Exact Continuous Reformulations of Logic Constraints in Nonlinear Optimization and Optimal Control Problems

TL;DR

This paper introduces an exact reformulation method for logic constraints in nonlinear optimization and control, avoiding mixed-integer programming and improving scalability and efficiency.

Contribution

It provides a novel approach to convert logical constraints into differentiable, binary-variable-free expressions suitable for nonlinear programming.

Findings

Achieves exact reformulation of logical constraints

Demonstrates improved solution efficiency on benchmarks

Preserves the original feasible set through smoothing

Abstract

Many nonlinear optimal control and optimization problems involve constraints that combine continuous dynamics with discrete logic conditions. Standard approaches typically rely on mixed-integer programming, which introduces scalability challenges and requires specialized solvers. This paper presents an exact reformulation of broad classes of logical constraints as binary-variable-free expressions whose differentiability properties coincide with those of the underlying predicates, enabling their direct integration into nonlinear programming models.
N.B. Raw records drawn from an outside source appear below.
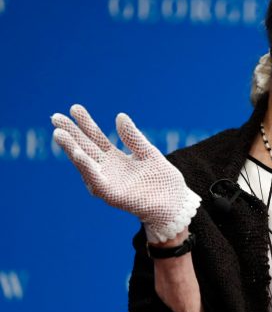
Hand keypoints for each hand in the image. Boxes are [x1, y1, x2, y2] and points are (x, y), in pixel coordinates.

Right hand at [51, 104, 200, 242]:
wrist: (175, 203)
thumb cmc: (162, 179)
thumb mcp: (148, 152)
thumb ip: (133, 137)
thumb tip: (119, 115)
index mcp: (115, 158)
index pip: (96, 137)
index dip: (86, 123)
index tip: (74, 108)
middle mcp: (107, 170)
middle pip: (85, 148)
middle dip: (70, 134)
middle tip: (55, 117)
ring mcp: (107, 182)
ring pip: (85, 164)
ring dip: (72, 149)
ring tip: (59, 134)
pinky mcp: (111, 195)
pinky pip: (96, 181)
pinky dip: (86, 168)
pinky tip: (78, 154)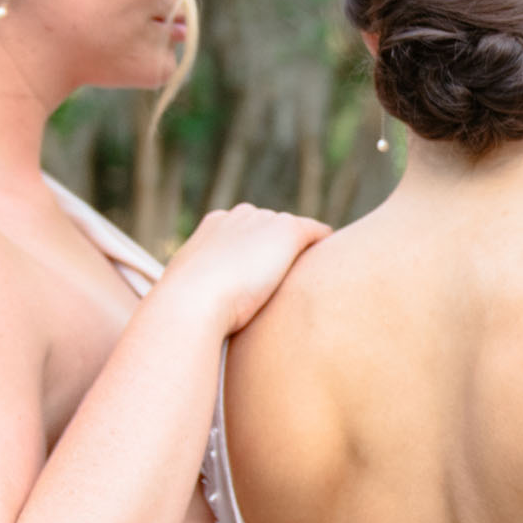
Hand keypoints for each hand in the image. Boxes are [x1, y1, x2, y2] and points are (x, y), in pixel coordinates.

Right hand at [155, 205, 330, 334]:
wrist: (193, 302)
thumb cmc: (188, 307)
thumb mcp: (192, 290)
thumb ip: (207, 283)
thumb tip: (212, 297)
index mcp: (215, 225)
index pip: (248, 230)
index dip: (261, 253)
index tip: (271, 274)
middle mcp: (240, 215)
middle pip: (273, 228)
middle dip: (283, 250)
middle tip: (296, 279)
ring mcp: (265, 220)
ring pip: (296, 233)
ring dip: (304, 252)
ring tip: (317, 276)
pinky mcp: (287, 230)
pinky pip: (317, 232)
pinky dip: (325, 244)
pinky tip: (334, 262)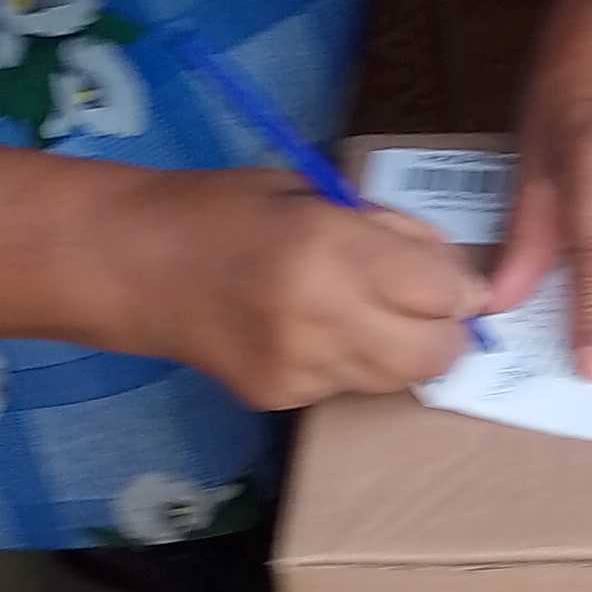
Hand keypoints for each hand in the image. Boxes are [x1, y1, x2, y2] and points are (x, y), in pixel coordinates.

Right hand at [138, 170, 485, 409]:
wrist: (131, 263)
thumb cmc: (226, 209)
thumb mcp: (317, 193)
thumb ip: (389, 229)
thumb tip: (454, 272)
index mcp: (332, 250)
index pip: (444, 293)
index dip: (460, 288)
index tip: (452, 280)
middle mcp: (322, 318)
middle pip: (435, 355)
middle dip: (445, 332)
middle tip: (425, 308)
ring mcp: (300, 368)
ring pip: (397, 380)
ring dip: (402, 351)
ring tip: (368, 314)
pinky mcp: (280, 398)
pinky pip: (347, 387)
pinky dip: (350, 362)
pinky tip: (313, 332)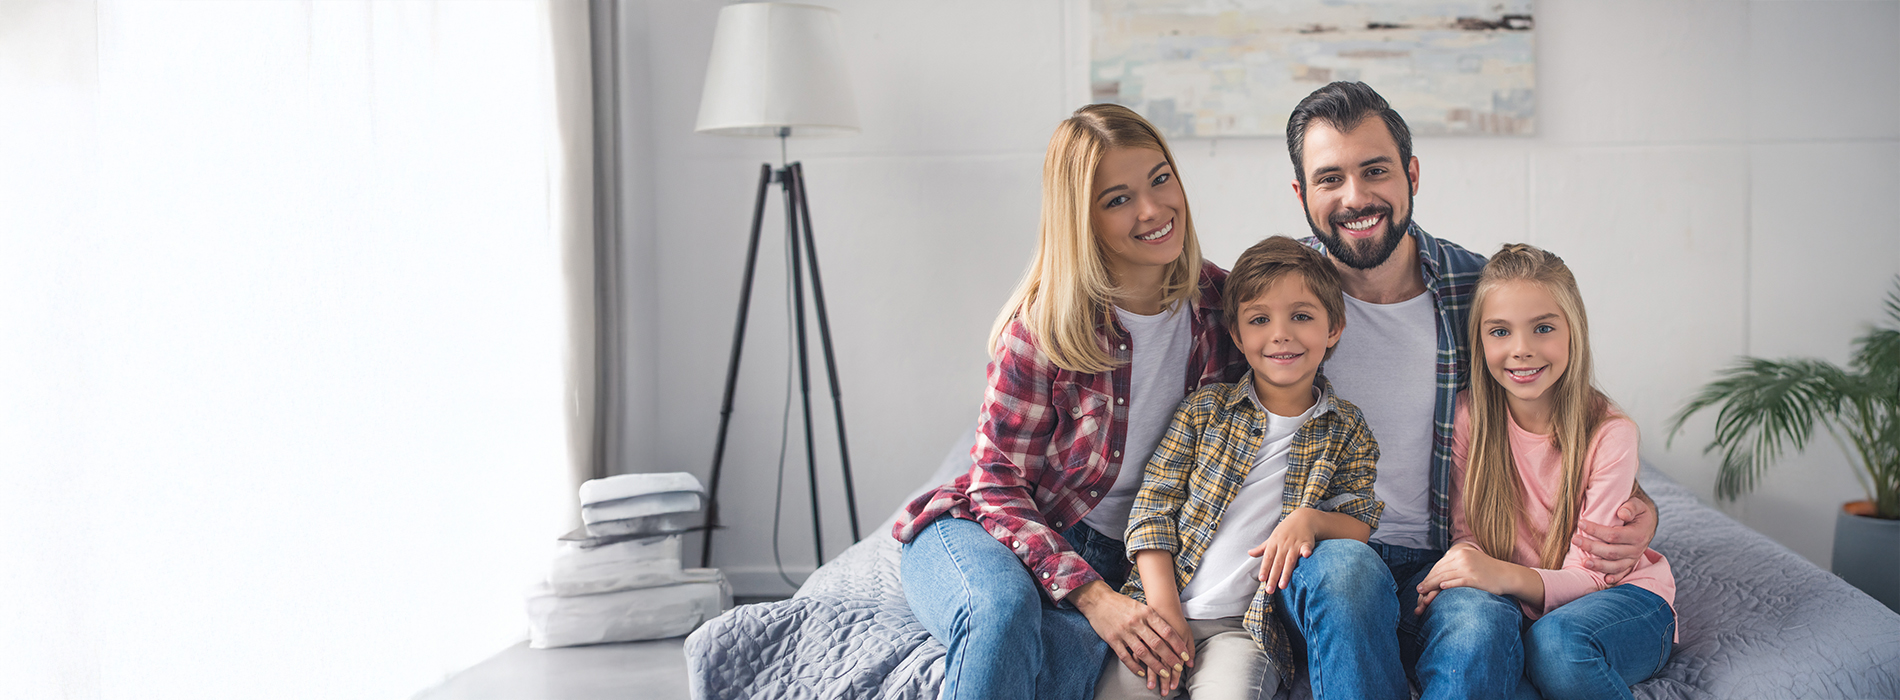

Our approach rewrites arbitrary logical propositions into conjunctive normal form, converts them into equivalent max--min constraints, and applies a smoothing procedure that preserves the exact feasible set. The method is evaluated on two benchmark problems, a quadrotor trajectory optimization with obstacle avoidance and a hybrid two-tank system with temporal logic constraints, and is shown to obtain optimal solutions more consistently and efficiently than existing binary variable elimination techniques.